Saved entries -
# # # # # # #
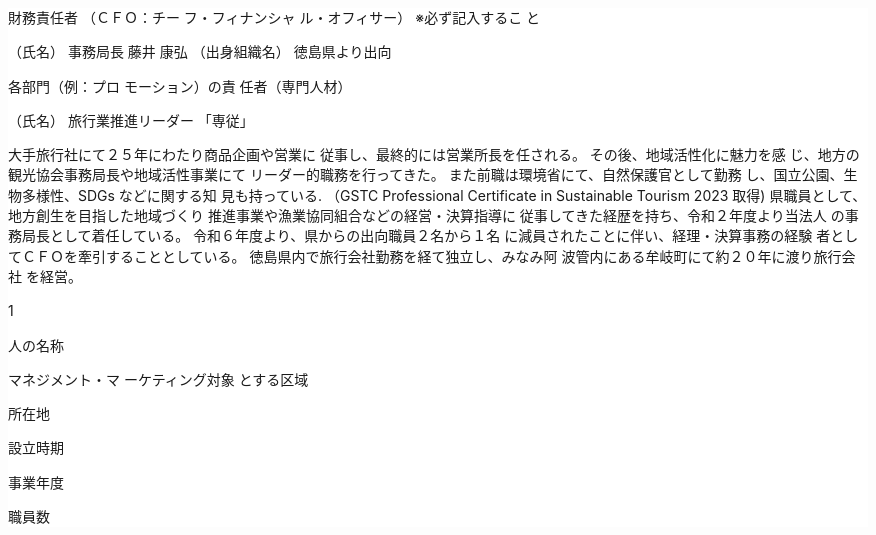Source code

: 財務責任者
（ＣＦＯ：チー
フ・フィナンシャ
ル・オフィサー）
※必ず記入するこ
と

（氏名）
事務局長 藤井 康弘
（出身組織名）
徳島県より出向

各部門（例：プロ
モーション）の責
任者（専門人材）

（氏名）
旅行業推進リーダー
「専従」

大手旅行社にて２５年にわたり商品企画や営業に
従事し、最終的には営業所長を任される。
その後、地域活性化に魅力を感
じ、地方の観光協会事務局長や地域活性事業にて
リーダー的職務を行ってきた。
  また前職は環境省にて、自然保護官として勤務
し、国立公園、生物多様性、SDGs などに関する知
見も持っている.
（GSTC Professional Certificate in
 Sustainable  Tourism 2023 取得)
県職員として、地方創生を目指した地域づくり
推進事業や漁業協同組合などの経営・決算指導に
従事してきた経歴を持ち、令和２年度より当法人
の事務局長として着任している。
令和６年度より、県からの出向職員２名から１名
に減員されたことに伴い、経理・決算事務の経験
者としてＣＦＯを牽引することとしている。
徳島県内で旅行会社勤務を経て独立し、みなみ阿
波管内にある牟岐町にて約２０年に渡り旅行会社
を経営。

1

人の名称

マネジメント・マ
ーケティング対象
とする区域

所在地

設立時期

事業年度

職員数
# # # # # # #
To do -
Beginning with the line that holds "推進事業や漁業協同組合などの経営・決算指導に" and ending with the last line of the data, copy each line exactly and add nothing.

Result of the task -
推進事業や漁業協同組合などの経営・決算指導に
従事してきた経歴を持ち、令和２年度より当法人
の事務局長として着任している。
令和６年度より、県からの出向職員２名から１名
に減員されたことに伴い、経理・決算事務の経験
者としてＣＦＯを牽引することとしている。
徳島県内で旅行会社勤務を経て独立し、みなみ阿
波管内にある牟岐町にて約２０年に渡り旅行会社
を経営。

1

人の名称

マネジメント・マ
ーケティング対象
とする区域

所在地

設立時期

事業年度

職員数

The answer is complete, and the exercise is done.